Strangers in a territory—true strangers—don’t have these memories, and so I want to suggest that maps are fundamentally not for strangers. They may call out aspects of a familiar place we did not realize. They may correct misunderstandings our limited ground-based perspective gave us. But their real value is giving us a framework on which to construct our own familiarity—not from ground zero, but from some pieces of already-existing memory or knowledge. One must be familiar with a place in some way to fully make use of a map.

There’s a chimera I've been chasing since I started making maps: the idea that a map could somehow transmit poetic, profound sense of place. I’ve made a variety of arguments why it just isn’t so, mostly centered around how the construction of the fine arts and of cartography are incompatible. So here’s another reason:

We are all strangers to our audience. It's not just us. Almost every piece of published, broadcast, or publicly performed work operates this way. But a lot of work in other forms—memoir or poetry or landscape painting—slips a little trick in, creating, for the duration of the audience’s experience, the illusion that something personal, even intimate, has been shared. The subject might be actually personal, as in a memoir, or it might be fictional. But this is not the default condition for mass-disseminated media: this illusion of familiarity must be constructed by the author and/or performer and then agreed to by the audience. Now, the creator of this personal work may in fact be speaking truth, and we may be reading something personal. But the connection, the actual relationship between any individual audience member and the artist, is illusory. Of this fact all sorts of awkward fan encounters are born.
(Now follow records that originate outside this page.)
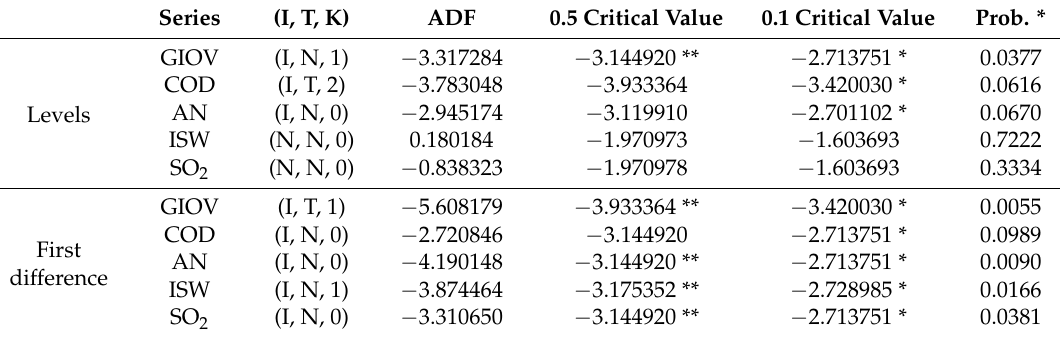
Table 5. Unit root test results for ferrous metal ore mining and processing.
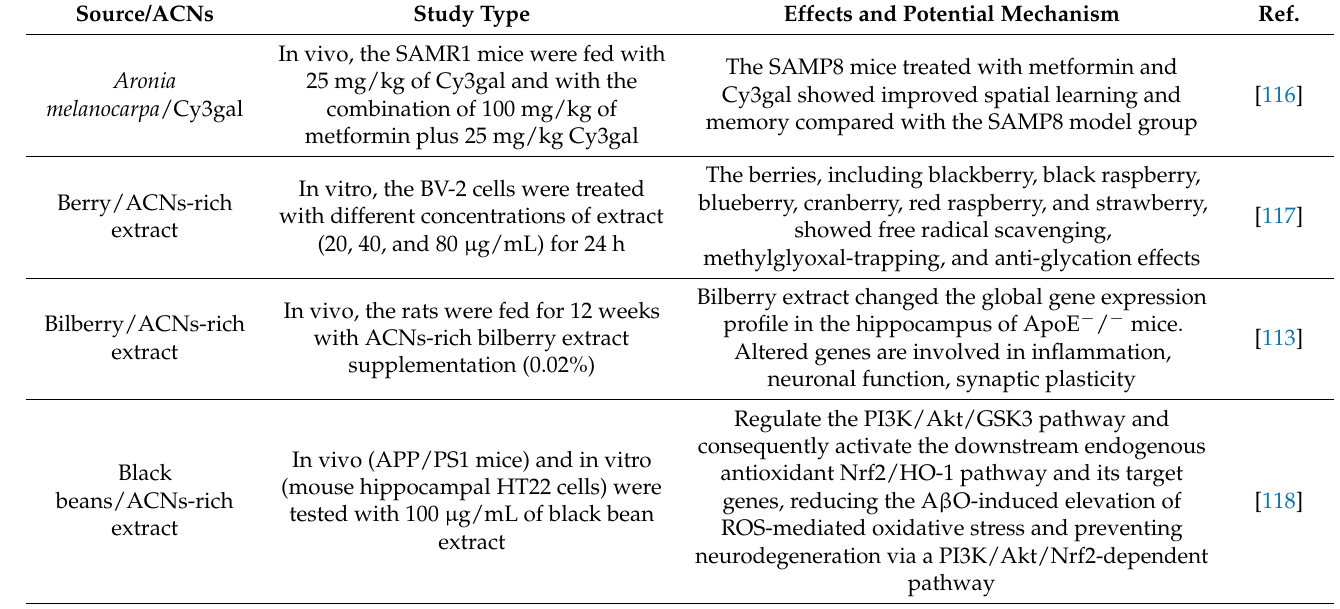
Table 3. The effects of ACNs in neurodegenerative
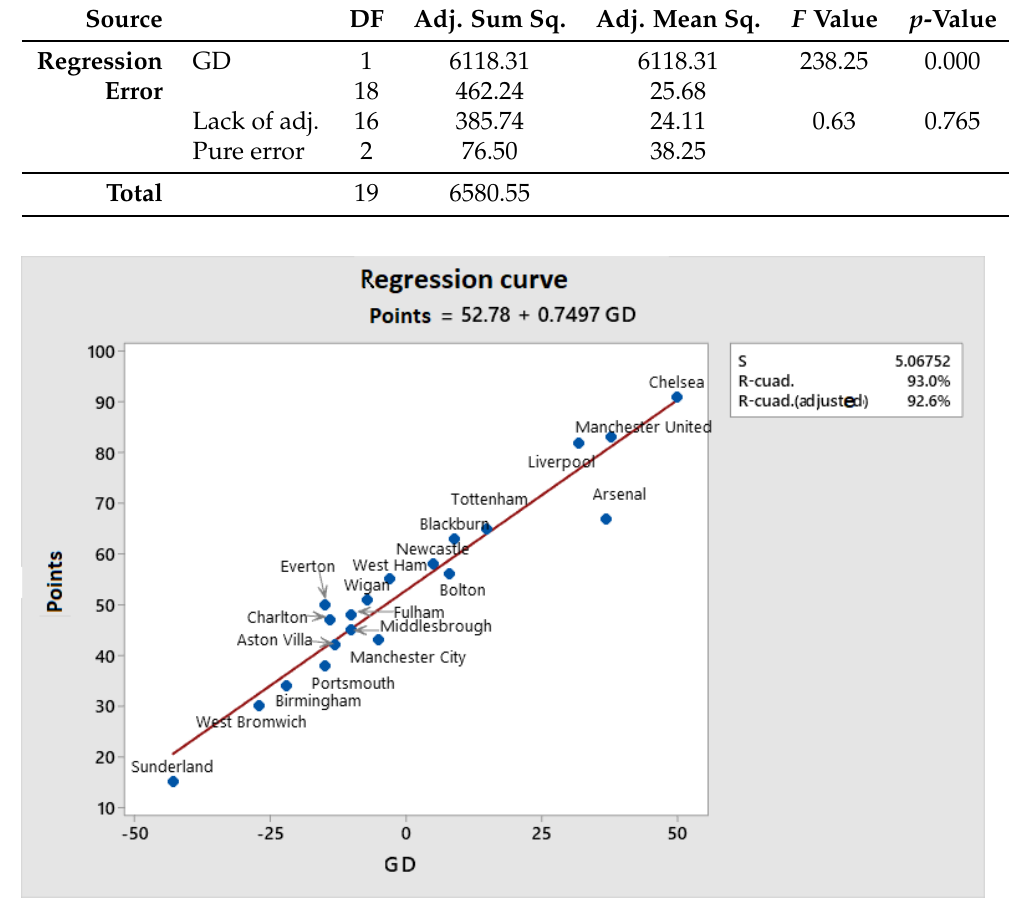
Figure 2. Regression curve between the obtained points and the goal difference at the ending of season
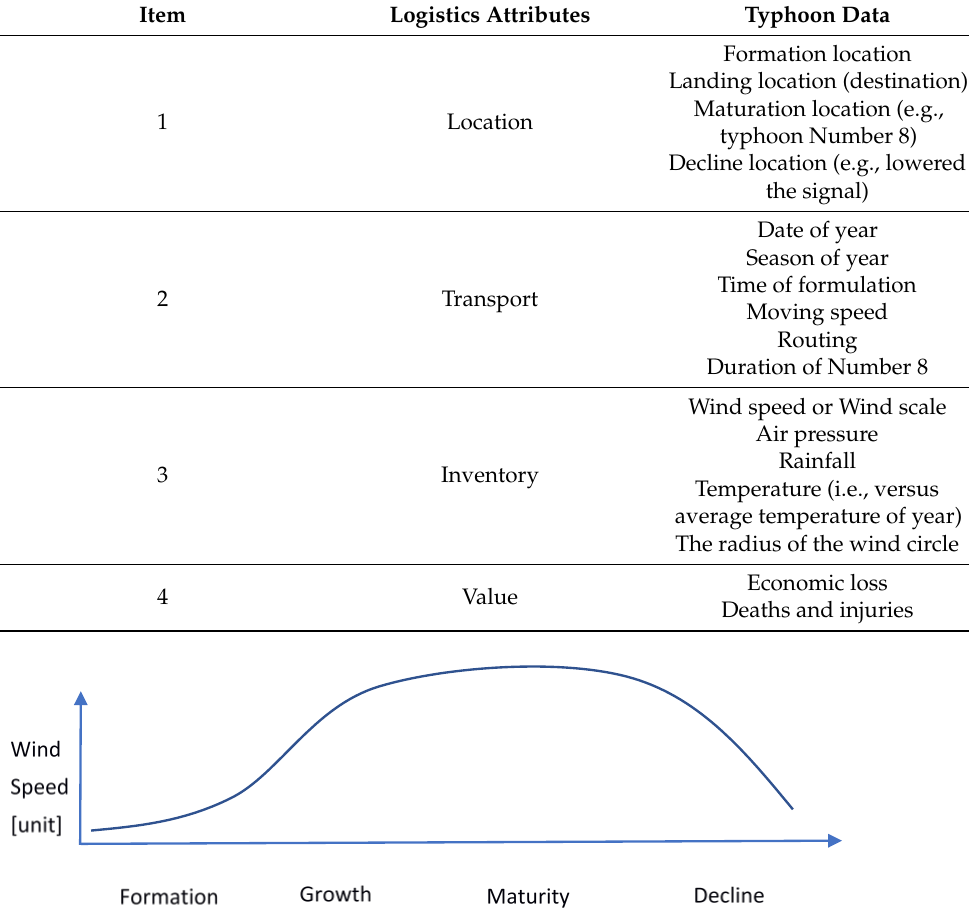
Figure 1. Product life cycle (PLC) of a typhoon event.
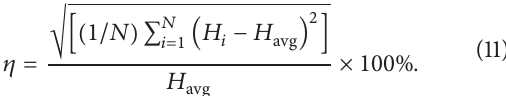
Figure 8: Average magnetic field strength variation when different GMM numbers and different loop numbers are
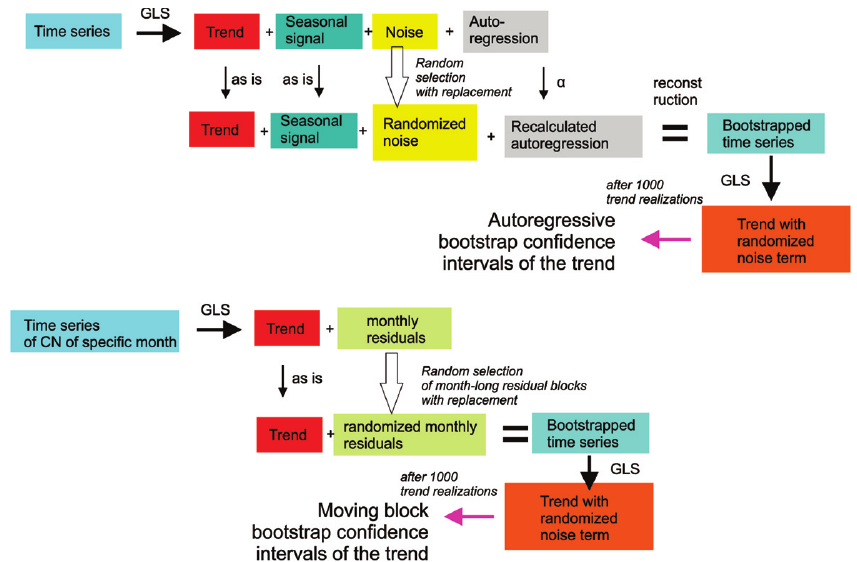
Fig. 1. Block diagram of GLS-ARB (above) and GLS-MBB (below) methods used for confidence interval generation. In the GLS-ARB, the time series is divided into trend, seasonal, autoregressive and noise parts. By randomly selecting the noise terms, and reconstructing the time series, another realization of the trend fitting can be made. From a number of these realizations, an ARB confidence interval is constructed. For trends of specific months, the GLS-MBB method randomly selected the residual term of the GLS fit in one-month long blocks (i.e. replacing the original residual with random year’s residual for the month in question). From these random realizations, a MBB confidence interval is constructed. The methods are adapted from Mudelsee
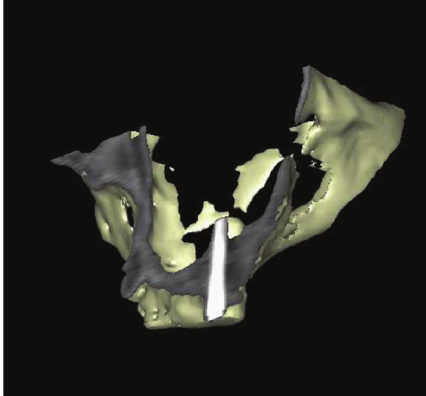
Figure 2: 3 D reconstruction of CT scan from the same patient as in Figure 1 six months postoperatively, left side. Bone is formed around implants in the maxillary sinus floor.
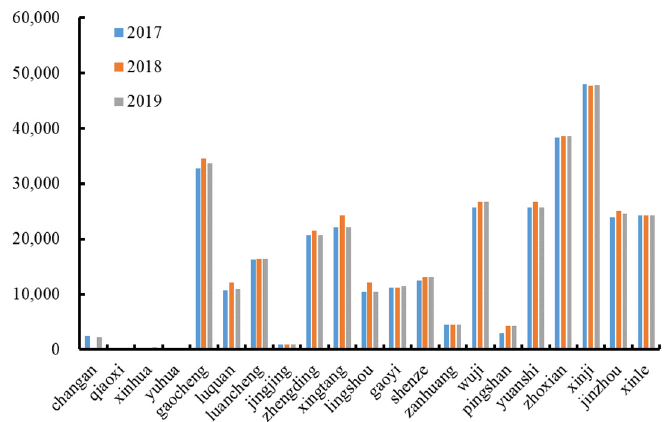
Figure 5. Changes in winter wheat area by county-level administrative region in Shijiazhuang.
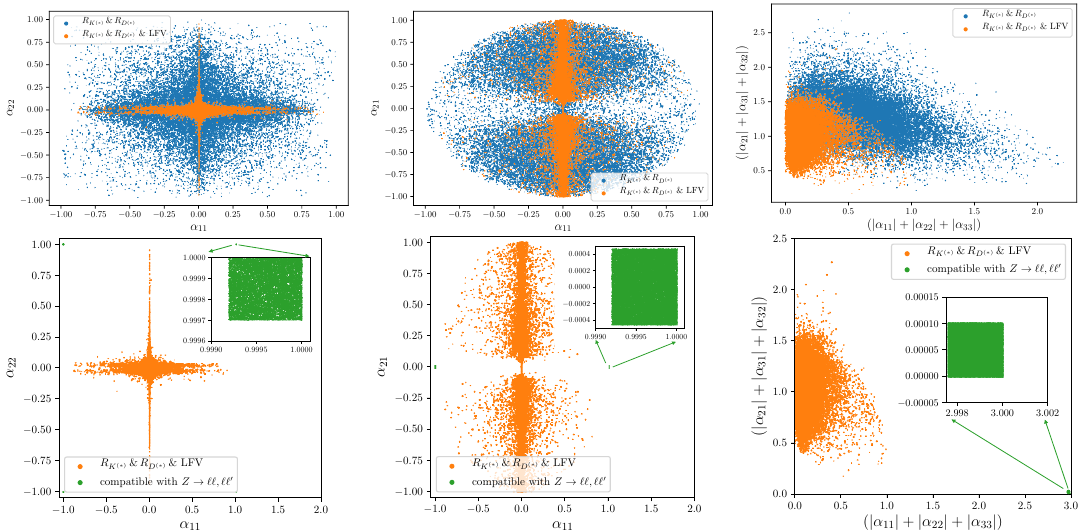
Figure 4 . On the upper row, A -matrix entries complying with R those which in addition respect all imposed (cid:13)avour constraints (yellow). Lower row: for the case of isosinglet heavy leptons , A -matrix entries complying with R bounds (yellow), and those which now further comply with bounds from Z decays (green). (Notice that the green inset area corresponds to a zoom-out of what would otherwise be a tiny region close to the border of the parameter space.) In all panels we have taken m V = 1 : 5 TeV and all mixing angles have been varied randomly between (cid:0) (cid:25) and (cid:25)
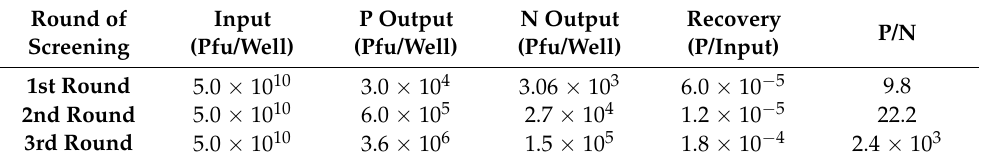
Table 1. Enrichment of phage particles against IBV-N protein specific nanobodies during three rounds of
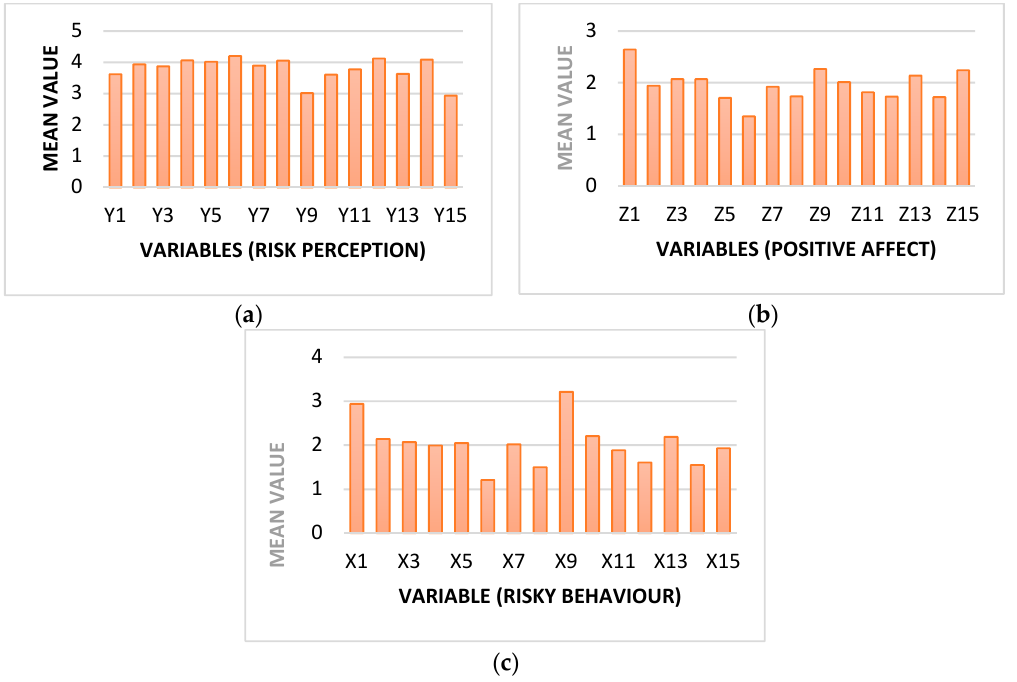
Figure 3. Self-report results (mean value) ( a ) risk perception; ( b ) positive affect; ( c ) risky behavior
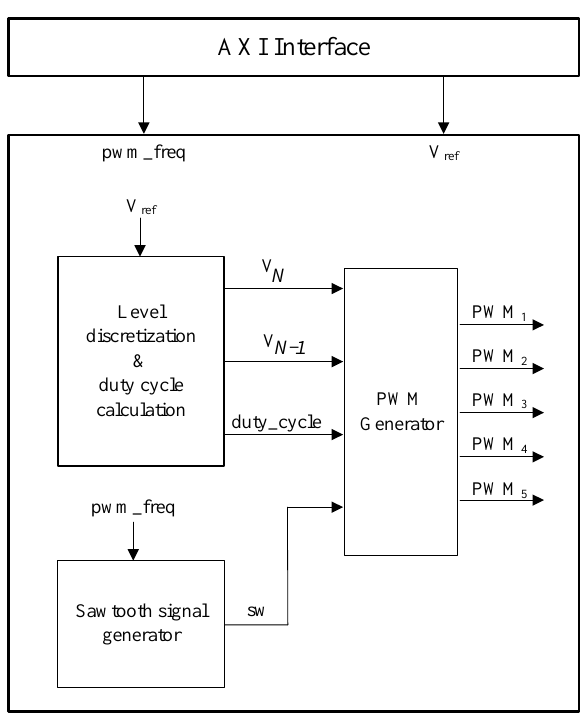
Figure 20. Block diagram per arm of the implemented NLM.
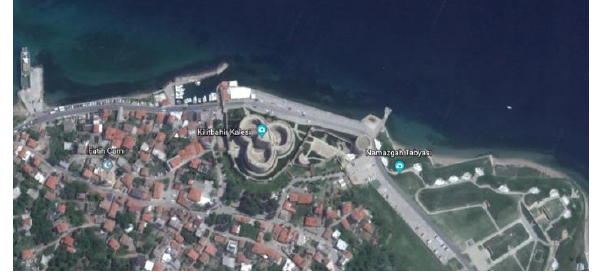
Figure 07 : Kilitbahir Castle, 40.15 ° N, 26.38 ° E coordinates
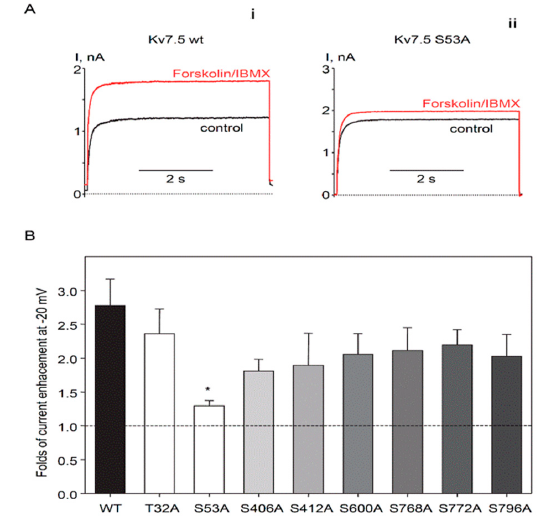
Figure 3. Putative PKA phosphorylation site Ser53, on the N-terminus of the Kv7.5 channels, is required for enhancement of Kv7.5 currents by forskolin/IBMX. ( A ) Representative traces of current through exogenous wild-type Kv7.5 channels (i) and through Kv7.5 S53A mutant channels (ii) recorded at − 20 mV before (black, C = 14.2 pF) and after (red, C = 28.8 pF) application of forskolin (10 µ M) in combination with IBMX (500 µ M) for 5 min. ( B ) Relative forskolin/IBMX-induced enhancement of the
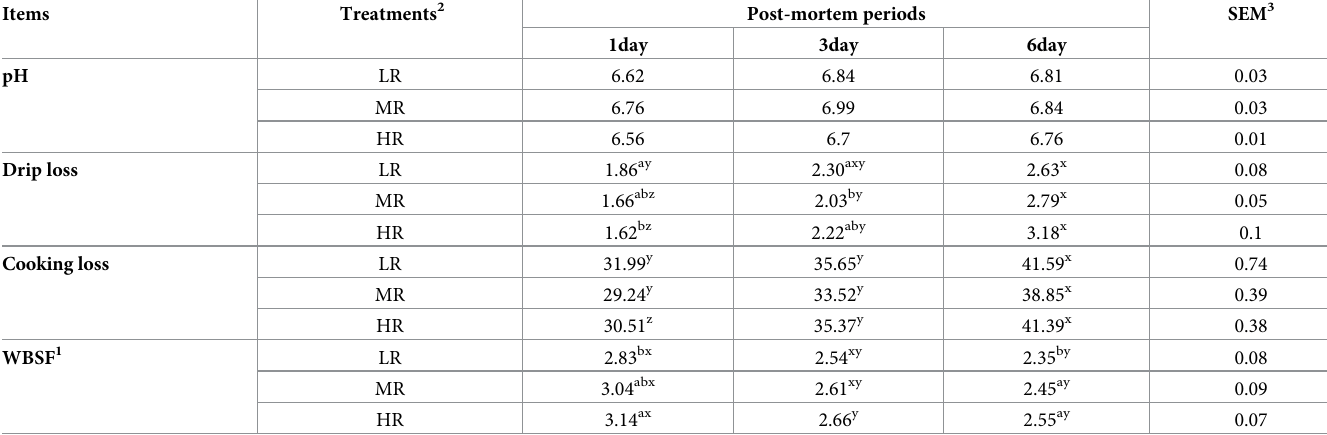
Table 6. Effect of dietary n -6: n -3PUFA ratios on meat pH, drip loss (%), cooking loss (%) and shear force (kg) of Longissimus dorsi in goats.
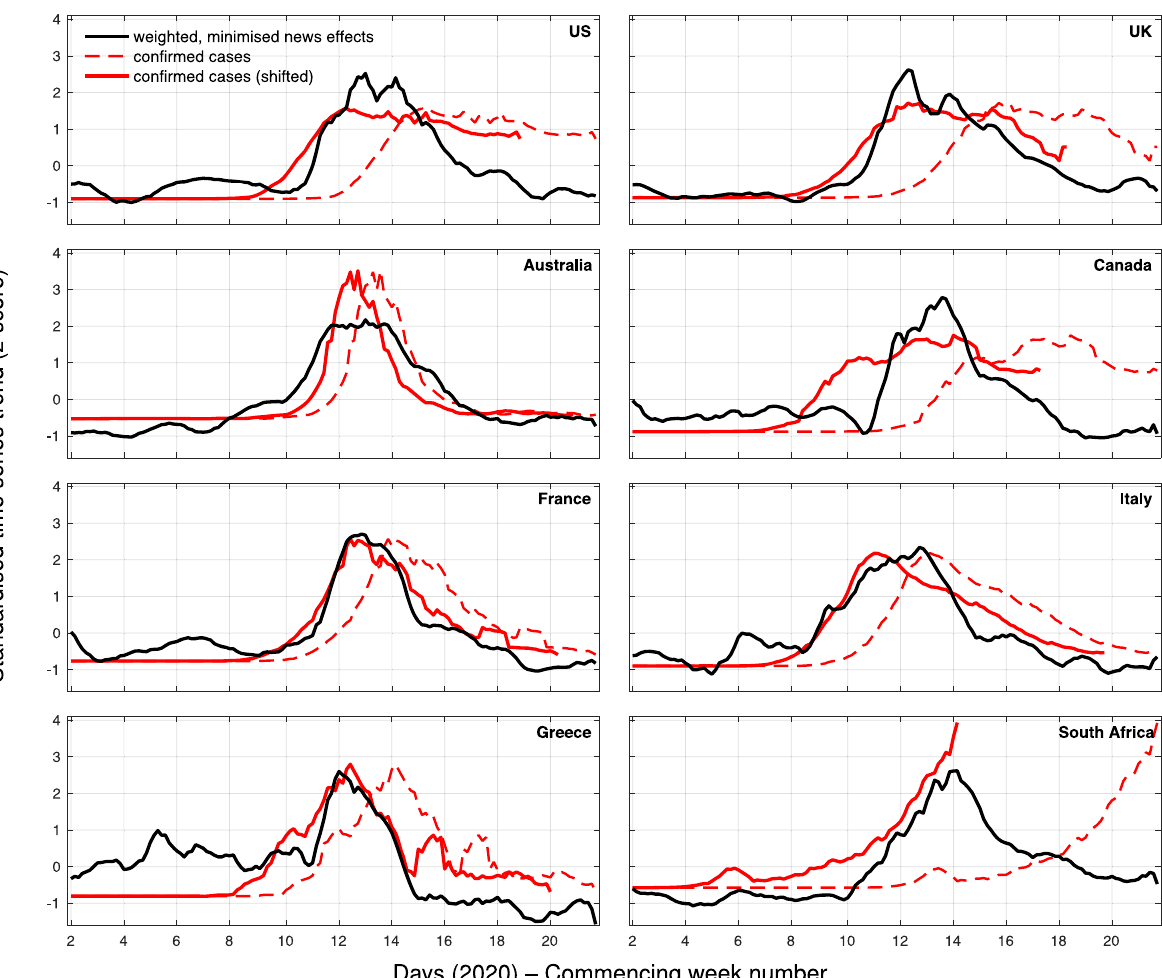
Fig. 2 Comparison between online search scores with minimised news media effects (black line) and con fi rmed cases (dashed red line), as well as con fi rmed cases shifted back (red line) such that their correlation with the online search scores is maximised. The con fi rmed cases time series are shifted back by a different number of days for each country: 20 days (US), 24 days (UK), 6 days (Australia), 31 days (Canada), 10 days (France), 14 days (Italy), 12 days (Greece), and 53 days (South Africa). All time series are smoothed using a 7-point moving average, centred around each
What we makers of modern maps do generally avoids this: we present what users take as simple, impersonal facts. But as Harley notes, it is upon these facts that a profound sense of place can be constructed by the audience. This is what we potentially have to offer: not a million people with one text. Instead, a toolset on which a million people create their own texts.

And this is why I so loved Becky Cooper’s Mapping Manhattan project: a blank map, handed to people to draw their own relationship to the most important island in America. it’s simple, it’s brilliant, and to me it’s a template for where we recorders of our geography need to go. The book at first seems to show a series of maps, but I suggest we should better look at it without the assumption that each new image is a separate map. These are each examples of the placement of individual memory upon a common map—the visualization of the internal processes all of use when we use maps as repositories of memory. This is how people at root use and want to use maps. It’s up to us to create maps that most effectively allow people to do that.

That is where this paper ended on Tuesday, but after a day at NACIS, I want to add a postrscript.

When we assume ahead of time what our maps must be made of, we pass on to our users assumptions about what kinds of texts, what kinds of memories, are permissible in the stories they are going to tell. This outline of Manhattan gives permission for a huge variety of responses. If Becky Cooper had handed her New Yorkers a URL to a mashup site where they could pin responses in digital form on a detailed OpenStreetMap zoomable base, would we have ended up with nearly as interesting and rich a set of responses? 

If we build our maps, our bases for public conversation, on data—if we ground our understandings insistently on data-driven mapping, we end up excluding whole classes of memory, of communication. To me this is  real challenge: from a data-driven perspective, there are centrally important modes of human understanding that are just too sloppy and vague to be admissible. The way we cartographers have learned to think excludes sloppiness. And, yes, sloppy thinking within a precise, complex system has arguably gotten us into the political mess we're in right now. But only part of the problem is the sloppy thinkers insisting on equal standing. The other part of the problem is the insistence of non-sloppy thinkers that we don't have a fully legitimate place for this sloppiness. 

I think that's the root problem: our insistence that our human response to the world around us not be sloppy. When we insist on this, we have overstepped our place.